Jeune femme cousantOeuvre de Thomas Couture J 'ai reçu, mon général, la chemise dont vous me faites présent. Dieu vous la rende, mon général, en ce monde-ci ou en l'autre. Jamais charité ne fut mieux placée que celle-là. Je ne suis pourtant pas tout nu. J'ai même une chemise sur moi, à laquelle il manque à vrai dire le devant et le derrière, et voici comment. On me la fit d'une toile à sacs que j'eus au pillage d'un village, et c'est là encore une chose à vous expliquer. Je vis un soldat qui emportait une pièce de toile ; sans m'informer s'il l'avait eue par héritage ou autrement, j'avais un écu et point de linge ; je lui donnai l'écu et je devins propriétaire de la toile, autant qu'on peut l'être d'un effet volé. On en glosa, mais le pis fut que ma chemise faite et mise sur mon maigre corps par une lingère suivant l'armée, il fut question de la faire entrer dans ma culotte, la chemise s'entend, et ce fut là où nous échouâmes moi et ma lingère. La pauvre fille s'y employa sans ménagements, et je la secondais de mon mieux, mais rien n'y fit. Il n'y eut force ni adresse qui pût réduire cette étoffe à occuper autour de moi un espace raisonnable. Je ne vous dis pas, mon général, tout ce que j'eus à souffrir de ces tentatives, malgré l'attention et les soins de ma femme de chambre on ne peut pas plus experte à pareil service.
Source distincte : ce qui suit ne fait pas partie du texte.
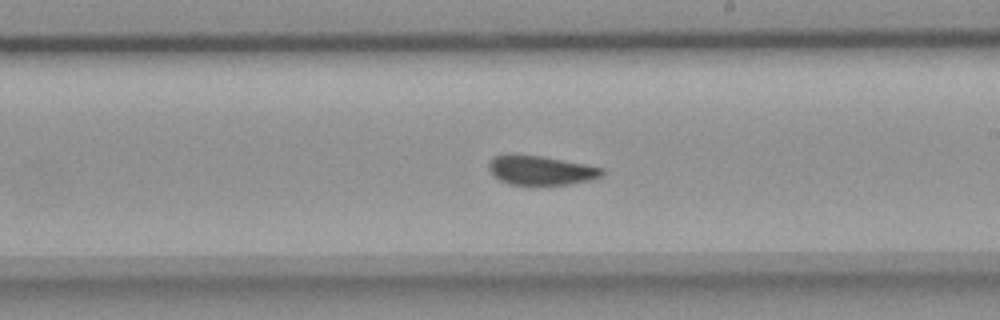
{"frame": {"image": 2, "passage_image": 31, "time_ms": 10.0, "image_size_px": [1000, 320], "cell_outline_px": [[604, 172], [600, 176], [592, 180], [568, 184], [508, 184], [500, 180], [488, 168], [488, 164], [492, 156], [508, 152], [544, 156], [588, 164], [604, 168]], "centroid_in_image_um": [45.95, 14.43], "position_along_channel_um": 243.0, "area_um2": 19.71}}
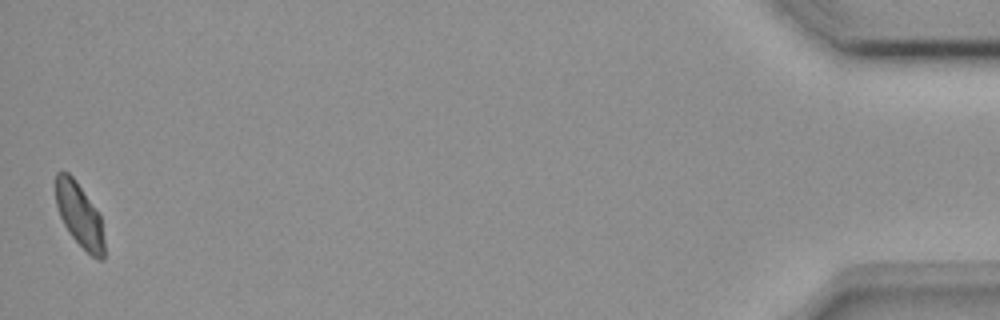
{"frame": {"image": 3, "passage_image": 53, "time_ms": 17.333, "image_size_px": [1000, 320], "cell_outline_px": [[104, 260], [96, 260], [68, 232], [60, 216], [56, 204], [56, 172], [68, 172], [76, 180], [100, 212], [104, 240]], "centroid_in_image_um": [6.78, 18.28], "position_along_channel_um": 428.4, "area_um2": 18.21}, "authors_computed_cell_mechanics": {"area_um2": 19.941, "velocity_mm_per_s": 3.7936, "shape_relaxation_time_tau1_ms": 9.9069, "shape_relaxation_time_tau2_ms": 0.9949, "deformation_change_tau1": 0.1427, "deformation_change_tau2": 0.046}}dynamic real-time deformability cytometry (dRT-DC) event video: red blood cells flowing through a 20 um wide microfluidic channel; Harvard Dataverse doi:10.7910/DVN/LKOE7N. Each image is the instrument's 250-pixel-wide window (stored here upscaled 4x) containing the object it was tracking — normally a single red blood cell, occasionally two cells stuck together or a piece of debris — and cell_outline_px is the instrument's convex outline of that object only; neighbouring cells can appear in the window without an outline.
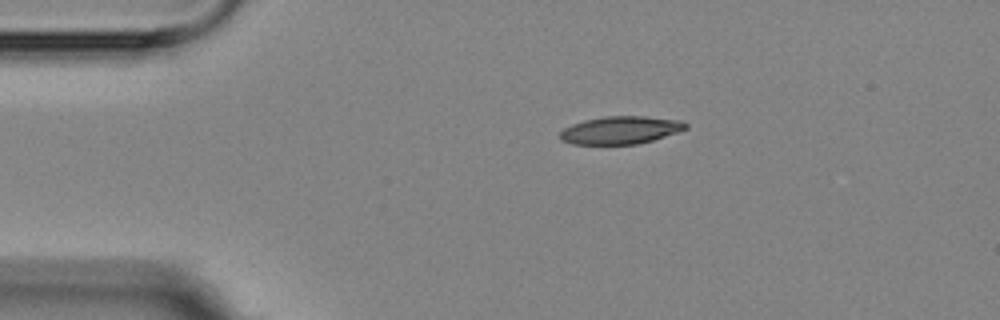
{"species": "Egyptian fruit bat (a non-hibernating species)", "species_latin": "Rousettus aegyptiacus", "temperature_condition": "room temperature", "stored_images_in_passage": 3, "camera_frame_rate_fps": 3000, "um_per_image_px": 0.085, "animal": {"sex": "female"}, "frame": {"image": 1, "passage_image": 3, "time_ms": 2.333, "image_size_px": [1000, 320], "cell_outline_px": [[688, 128], [652, 140], [636, 144], [572, 144], [560, 140], [560, 132], [564, 128], [572, 124], [584, 120], [604, 116], [644, 116], [680, 120], [688, 124]], "centroid_in_image_um": [52.72, 11.05], "position_along_channel_um": 32.3, "area_um2": 20.23}}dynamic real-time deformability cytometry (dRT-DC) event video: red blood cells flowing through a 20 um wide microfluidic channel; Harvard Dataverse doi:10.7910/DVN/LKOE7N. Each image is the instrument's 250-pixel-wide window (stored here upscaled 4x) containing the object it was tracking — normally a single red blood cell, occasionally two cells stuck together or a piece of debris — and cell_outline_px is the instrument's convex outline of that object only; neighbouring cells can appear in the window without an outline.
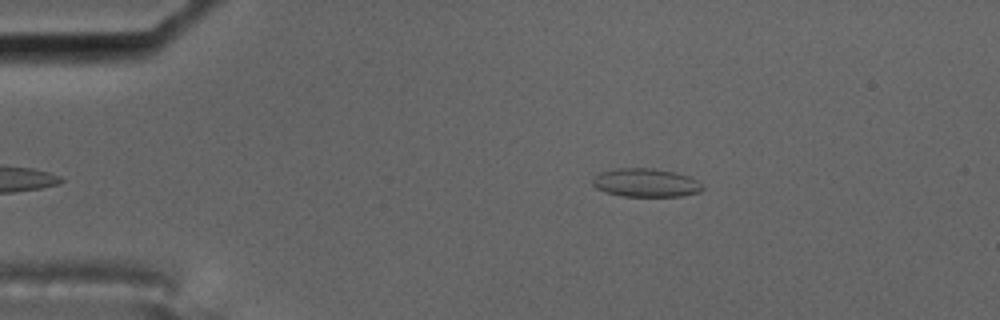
{"species": "common noctule bat (a hibernating species)", "species_latin": "Nyctalus noctula", "temperature_condition": "cold", "stored_images_in_passage": 49, "camera_frame_rate_fps": 3000, "um_per_image_px": 0.085, "animal": {"sex": "male", "body_mass_g": 17.5, "forearm_length_mm": 52.3}, "frame": {"image": 1, "passage_image": 2, "time_ms": 0.333, "image_size_px": [1000, 320], "cell_outline_px": [[704, 188], [700, 192], [684, 196], [624, 196], [604, 192], [596, 188], [592, 184], [592, 180], [600, 172], [616, 168], [652, 168], [676, 172], [688, 176], [696, 180]], "centroid_in_image_um": [54.89, 15.53], "position_along_channel_um": 30.1, "area_um2": 18.26}}
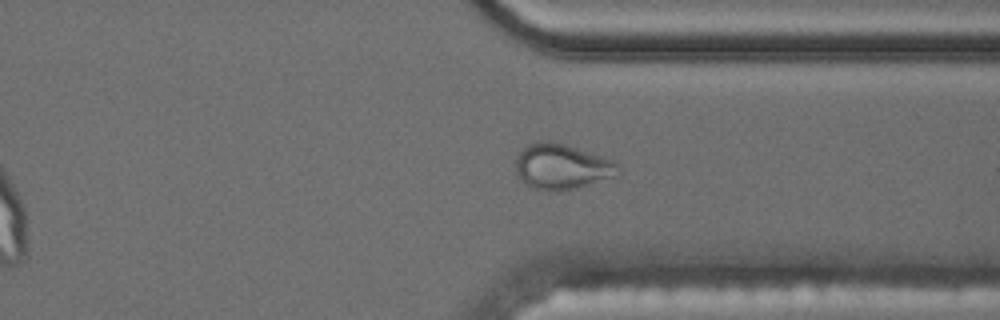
{"frame": {"image": 2, "passage_image": 35, "time_ms": 11.333, "image_size_px": [1000, 320], "cell_outline_px": [[620, 172], [616, 176], [576, 188], [552, 192], [532, 188], [520, 180], [516, 172], [516, 156], [528, 144], [536, 140], [552, 140], [612, 160], [620, 164]], "centroid_in_image_um": [47.73, 14.16], "position_along_channel_um": 363.7, "area_um2": 27.28}}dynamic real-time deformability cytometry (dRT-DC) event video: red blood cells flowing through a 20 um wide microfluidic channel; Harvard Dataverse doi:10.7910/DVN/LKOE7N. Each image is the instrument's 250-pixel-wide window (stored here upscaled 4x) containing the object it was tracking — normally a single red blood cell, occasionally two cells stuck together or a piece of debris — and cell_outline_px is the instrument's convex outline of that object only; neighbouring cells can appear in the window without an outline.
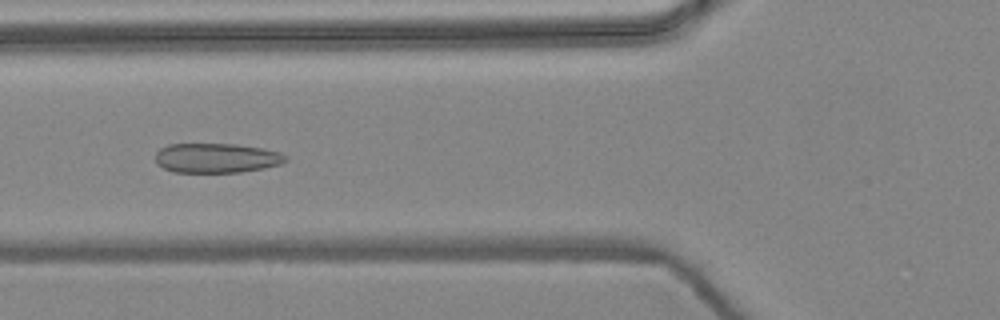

Enfin nécessité, mère de l'industrie, nous suggéra l'idée de retrancher de la chemise tout ce qui refusait de loger dans mon pantalon, c'est-à-dire le devant et le derrière, et de coudre la ceinture au corps même de la chemise, opération qu'exécuta ma bonne couturière avec une adresse merveilleuse et toute la décence possible. Il n'est sorte de calembours et de mauvaise plaisanterie qu'on n'ait faite là-dessus, et c'était un sujet à ne jamais s'épuiser, si votre générosité ne m'eût mis en état de faire désormais plus d'envie que de pitié. Je me moque à mon tour des railleurs, dont aucun ne possède rien de comparable au don que je reçois de vous.
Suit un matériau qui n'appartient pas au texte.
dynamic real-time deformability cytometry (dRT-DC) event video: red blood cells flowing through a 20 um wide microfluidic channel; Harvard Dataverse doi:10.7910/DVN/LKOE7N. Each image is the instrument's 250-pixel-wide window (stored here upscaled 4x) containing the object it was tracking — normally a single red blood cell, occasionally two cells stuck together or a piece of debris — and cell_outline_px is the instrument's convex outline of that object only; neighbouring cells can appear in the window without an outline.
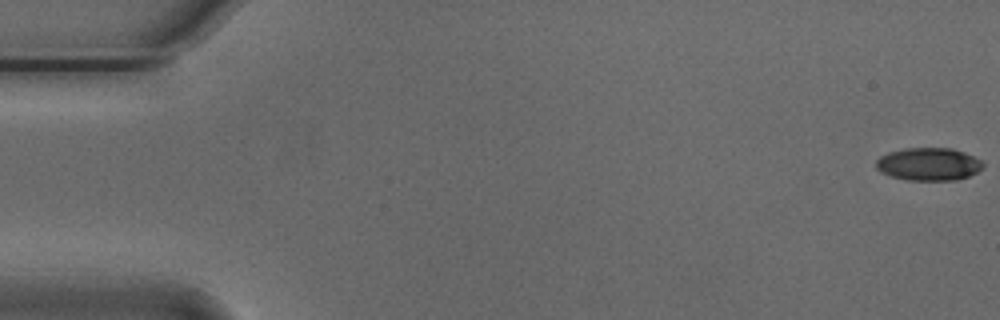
{"species": "Egyptian fruit bat (a non-hibernating species)", "species_latin": "Rousettus aegyptiacus", "temperature_condition": "cold", "stored_images_in_passage": 56, "camera_frame_rate_fps": 3000, "um_per_image_px": 0.085, "animal": {"sex": "male"}, "frame": {"image": 1, "passage_image": 1, "time_ms": 0.0, "image_size_px": [1000, 320], "cell_outline_px": [[984, 164], [976, 172], [968, 176], [956, 180], [908, 180], [892, 176], [880, 172], [876, 168], [876, 160], [880, 156], [888, 152], [904, 148], [952, 148], [964, 152], [980, 160]], "centroid_in_image_um": [78.9, 13.94], "position_along_channel_um": 6.1, "area_um2": 20.35}}
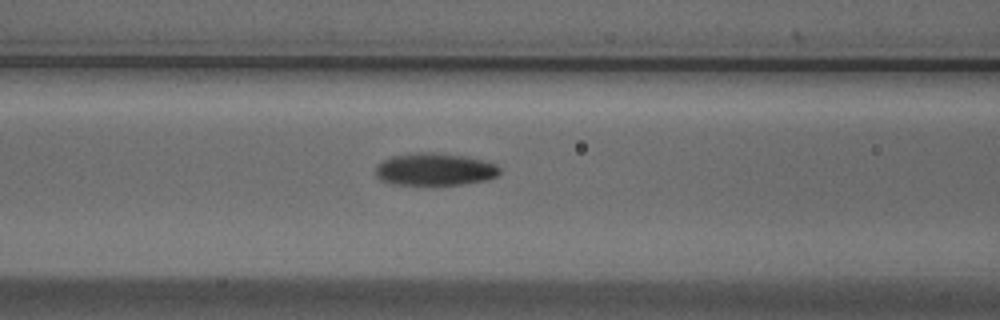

Il n'y avait que vous, mon général, capable de cette bonne œuvre dans toute l'armée ; car, outre que mes camarades sont pour la plupart aussi mal équipés que moi, il passe aujourd'hui pour constant que je ne puis rien garder, l'expérience ayant confirmé que tout ce que l'on me donne va aux brigands en droiture. Quand j'échappai nu de Corigliano, Saint-Vincent3 me vêtit et m'emplit une valise de beaux et bons effets qui me furent pris huit jours après sur les hauteurs de Nicastro4. Le général Verdier et son état-major me firent une autre pacotille que je ne portai pas plus loin que la Mantea, ou Ajello5, pour mieux dire, où je fus dépouillé pour la quatrième fois. On s'est donc lassé de m'habiller et de me faire l'aumône, et on croit généralement que mon destin est de mourir nu comme je suis né. Avec tout cela on me traite si bien, le général Reynier a pour moi tant de bonté, que je ne me repens point encore d'avoir demandé à faire cette campagne, où je n'ai perdu, après tout, que mes chevaux, mon argent, mon domestique, mes nippes et celles de mes amis.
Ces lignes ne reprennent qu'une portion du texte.